What needs to be done -
Turn the lines of the listing below into a numbered list, starting at the line that contains "torque is given" and stopping after the line that contains "Digital (set by". Leave out blank lines.

*** Opening Records to use ***

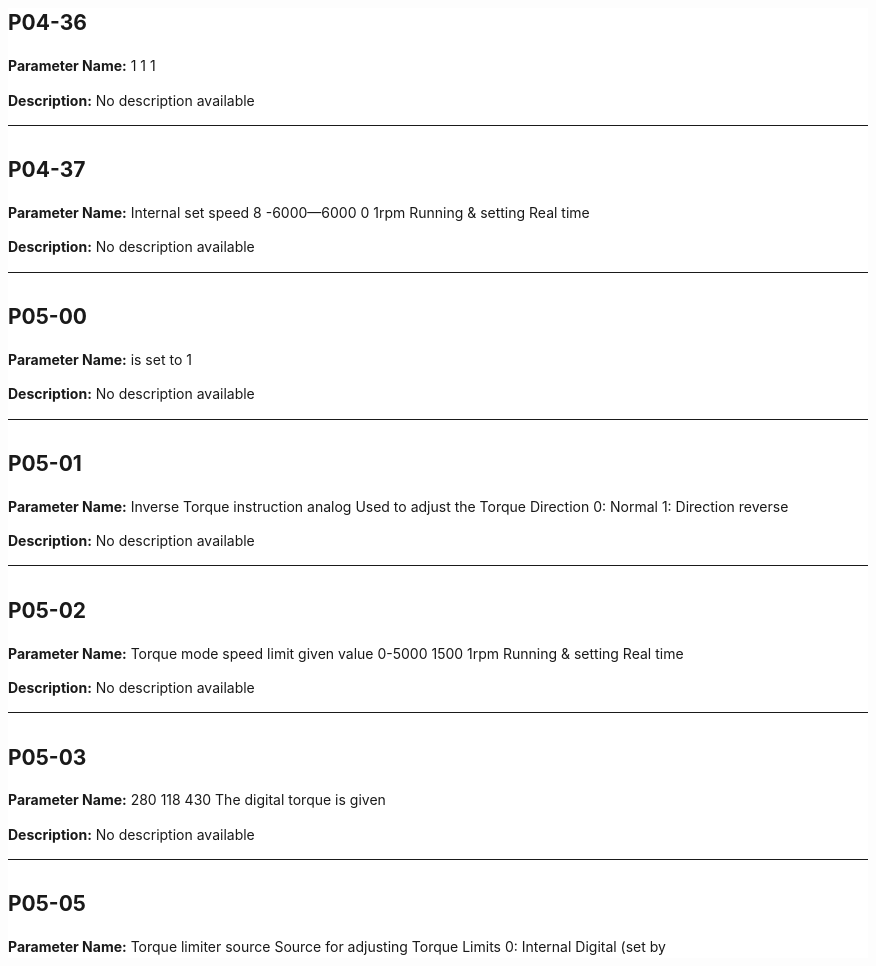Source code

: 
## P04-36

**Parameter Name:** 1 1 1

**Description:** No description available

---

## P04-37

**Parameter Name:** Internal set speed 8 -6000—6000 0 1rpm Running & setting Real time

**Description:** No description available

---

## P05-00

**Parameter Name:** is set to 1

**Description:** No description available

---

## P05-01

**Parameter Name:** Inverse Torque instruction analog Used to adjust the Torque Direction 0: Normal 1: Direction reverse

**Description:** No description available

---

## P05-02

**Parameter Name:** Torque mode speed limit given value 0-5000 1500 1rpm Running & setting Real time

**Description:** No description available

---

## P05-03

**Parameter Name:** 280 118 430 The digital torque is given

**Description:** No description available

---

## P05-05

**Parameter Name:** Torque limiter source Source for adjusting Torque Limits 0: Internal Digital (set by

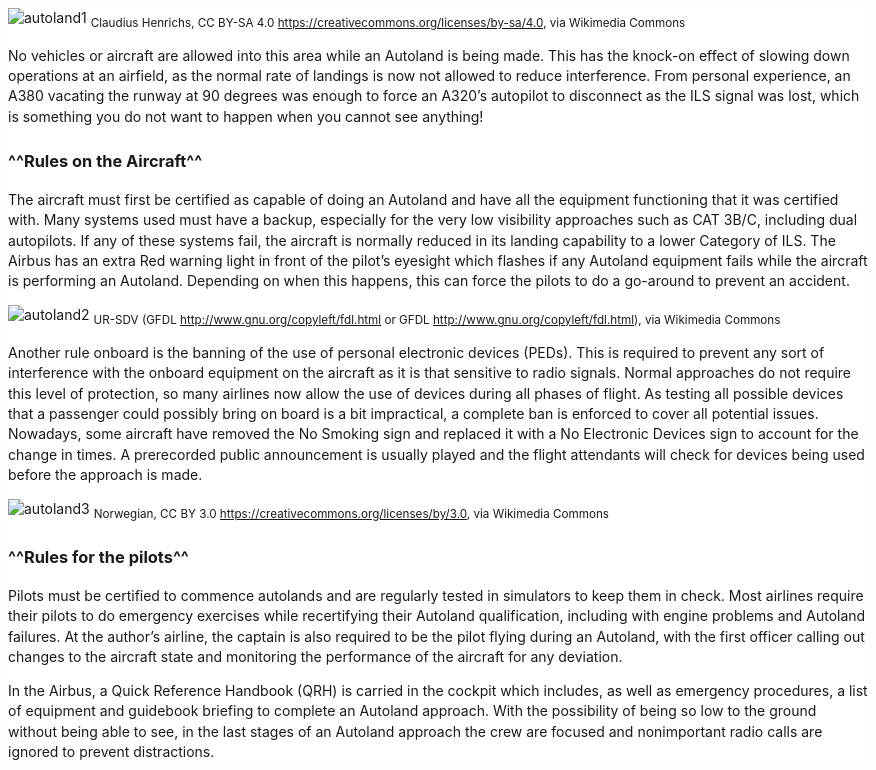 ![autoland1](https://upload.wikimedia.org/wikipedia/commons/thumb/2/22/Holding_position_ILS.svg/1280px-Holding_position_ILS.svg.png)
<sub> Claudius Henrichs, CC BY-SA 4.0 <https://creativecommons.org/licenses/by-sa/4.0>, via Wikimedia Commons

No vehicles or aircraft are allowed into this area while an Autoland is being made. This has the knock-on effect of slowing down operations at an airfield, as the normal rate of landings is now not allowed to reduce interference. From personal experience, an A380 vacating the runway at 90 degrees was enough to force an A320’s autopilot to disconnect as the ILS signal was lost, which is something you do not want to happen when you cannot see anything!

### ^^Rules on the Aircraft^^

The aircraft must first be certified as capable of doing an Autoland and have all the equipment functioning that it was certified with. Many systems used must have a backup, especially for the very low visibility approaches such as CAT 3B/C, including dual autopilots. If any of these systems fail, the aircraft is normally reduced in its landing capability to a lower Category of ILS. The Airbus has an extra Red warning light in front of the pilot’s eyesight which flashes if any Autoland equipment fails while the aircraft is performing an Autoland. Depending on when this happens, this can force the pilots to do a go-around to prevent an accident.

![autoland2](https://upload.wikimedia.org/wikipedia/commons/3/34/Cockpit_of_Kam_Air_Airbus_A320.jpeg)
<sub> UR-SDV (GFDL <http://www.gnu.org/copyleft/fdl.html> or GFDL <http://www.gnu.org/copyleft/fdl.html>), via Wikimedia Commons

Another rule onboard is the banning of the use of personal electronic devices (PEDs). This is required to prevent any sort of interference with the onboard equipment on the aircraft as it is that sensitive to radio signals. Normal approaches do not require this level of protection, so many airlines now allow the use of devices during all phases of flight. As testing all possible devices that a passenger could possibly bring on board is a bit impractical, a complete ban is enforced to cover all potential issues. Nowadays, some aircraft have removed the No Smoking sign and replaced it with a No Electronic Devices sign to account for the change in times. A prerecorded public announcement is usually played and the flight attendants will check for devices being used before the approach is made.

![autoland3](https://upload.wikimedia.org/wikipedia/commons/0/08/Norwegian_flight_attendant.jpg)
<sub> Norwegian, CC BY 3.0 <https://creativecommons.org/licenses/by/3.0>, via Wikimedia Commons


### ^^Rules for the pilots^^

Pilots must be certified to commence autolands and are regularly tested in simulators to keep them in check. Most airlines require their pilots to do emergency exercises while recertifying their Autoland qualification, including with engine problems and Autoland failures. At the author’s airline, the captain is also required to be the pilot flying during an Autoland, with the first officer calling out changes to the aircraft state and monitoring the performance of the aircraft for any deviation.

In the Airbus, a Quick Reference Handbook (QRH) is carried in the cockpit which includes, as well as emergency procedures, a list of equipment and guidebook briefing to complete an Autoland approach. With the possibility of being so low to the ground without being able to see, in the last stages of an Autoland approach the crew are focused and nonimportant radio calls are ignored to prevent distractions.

*** Closing Records to use ***
*** Opening Records to use ***

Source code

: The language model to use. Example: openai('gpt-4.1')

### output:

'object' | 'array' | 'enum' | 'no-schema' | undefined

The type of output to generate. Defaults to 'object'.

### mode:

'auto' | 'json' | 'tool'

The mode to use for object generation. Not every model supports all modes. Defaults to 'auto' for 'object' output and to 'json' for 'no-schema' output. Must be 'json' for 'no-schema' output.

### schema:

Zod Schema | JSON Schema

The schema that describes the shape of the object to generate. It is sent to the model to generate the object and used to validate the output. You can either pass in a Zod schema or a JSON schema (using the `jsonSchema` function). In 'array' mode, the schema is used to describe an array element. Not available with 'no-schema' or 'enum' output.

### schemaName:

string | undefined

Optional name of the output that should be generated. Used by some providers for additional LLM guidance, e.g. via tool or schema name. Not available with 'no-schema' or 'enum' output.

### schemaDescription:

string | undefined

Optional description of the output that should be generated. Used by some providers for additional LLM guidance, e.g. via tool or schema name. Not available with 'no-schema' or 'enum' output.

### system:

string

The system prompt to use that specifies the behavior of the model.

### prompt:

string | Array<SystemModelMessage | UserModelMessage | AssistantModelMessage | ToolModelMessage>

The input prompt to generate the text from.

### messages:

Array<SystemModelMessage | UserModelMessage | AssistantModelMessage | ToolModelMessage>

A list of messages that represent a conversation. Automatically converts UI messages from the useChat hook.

*** Closing Records to use ***

Task result -
1. **Parameter Name:** 280 118 430 The digital torque is given
2. **Description:** No description available
3. ---
4. ## P05-05
5. **Parameter Name:** Torque limiter source Source for adjusting Torque Limits 0: Internal Digital (set by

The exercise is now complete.